All three of the males produced at the nest box this year appeared healthy, DNR officials said.
“We thought at first one might be a female because the females are a little bit larger,” Kalejs said. “We tried a female band first, and it was so big and so much play on it that the male band fit much better.”
Kalejs noted that this year’s banding occurred later in the season than prior years. In 2017, the falcon chicks were banded in early June.
“It is certainly outside of the normal time frame we’ve seen with Grand Haven birds,” he said.
The wintry weather seen around Grand Haven this past spring could have had an effect on the reproduction process, Kalejs noted.
“We had some weird weather in April,” he said. “It could be something as simple as an aberration in the weather patterns from what we’ve seen in recent years.”
To date, the Grand Haven nest site has produced 45 peregrine falcon chicks — 25 females and 20 males — noted BLP Administrative Services Manager Renee Molyneux. The first chicks reproduced in the box were back in 2001.

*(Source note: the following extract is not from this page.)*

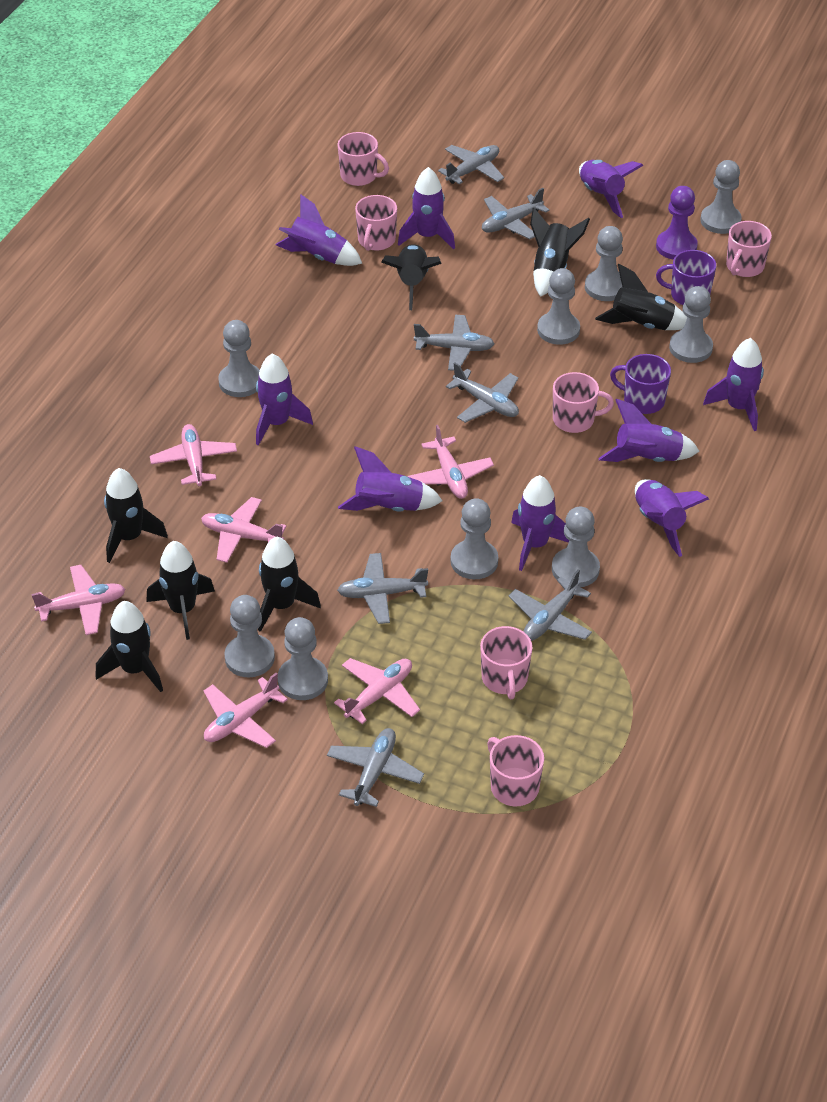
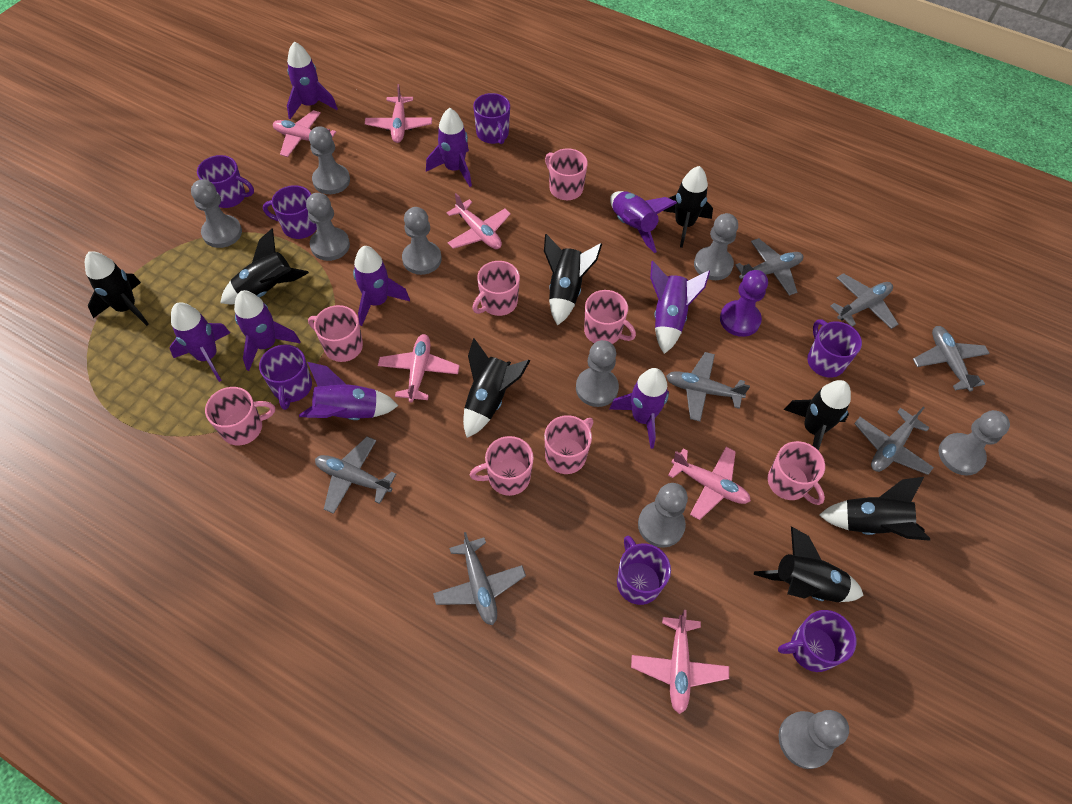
black rocket: [96,601,163,692] [104,468,168,563] [146,541,215,640] [258,537,321,632] [381,244,442,310] [530,208,590,297] [595,264,687,330] = 7 -> [85,251,149,326] [220,228,309,304] [463,338,530,438] [544,234,602,326] [663,166,713,248] [754,526,863,602] [784,380,851,451] [819,477,930,541] = 8
pink mug: [337,132,389,186] [355,195,397,251] [480,626,532,699] [487,735,544,806] [553,372,614,433] [726,221,772,277] = 6 -> [205,387,275,445] [308,305,363,362] [470,436,534,496] [472,261,520,316] [544,415,594,474] [545,148,588,200] [584,290,636,344] [768,441,825,505] = 8
purple mug: [610,354,671,414] [656,250,716,305] = 2 -> [197,155,254,208] [259,345,312,410] [263,185,317,239] [473,93,510,144] [617,536,671,605] [778,610,857,672] [807,319,862,378] = 7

Peregrine falcons were listed as an endangered species by the U.S. Fish and Wildlife Service in 1970, after their Midwest population was eliminated in the mid-1960s due to problems with the pesticide DDT. In 1999, following extensive restoration efforts, the peregrine was removed from the federally endangered species list, but it remains on the Michigan endangered species list.
Earlier this year, Kalejs banded three falcon chicks at the Consumers Energy J.H. Campbell Generating Complex in Port Sheldon Township. The three birds banded at the Consumers plant brought the total to 42 chicks that have hatched there since 2004.
There were also falcons banded at nesting sites in Grand Rapids, where boxes are located at Grand Valley State University and the Kent County Courthouse.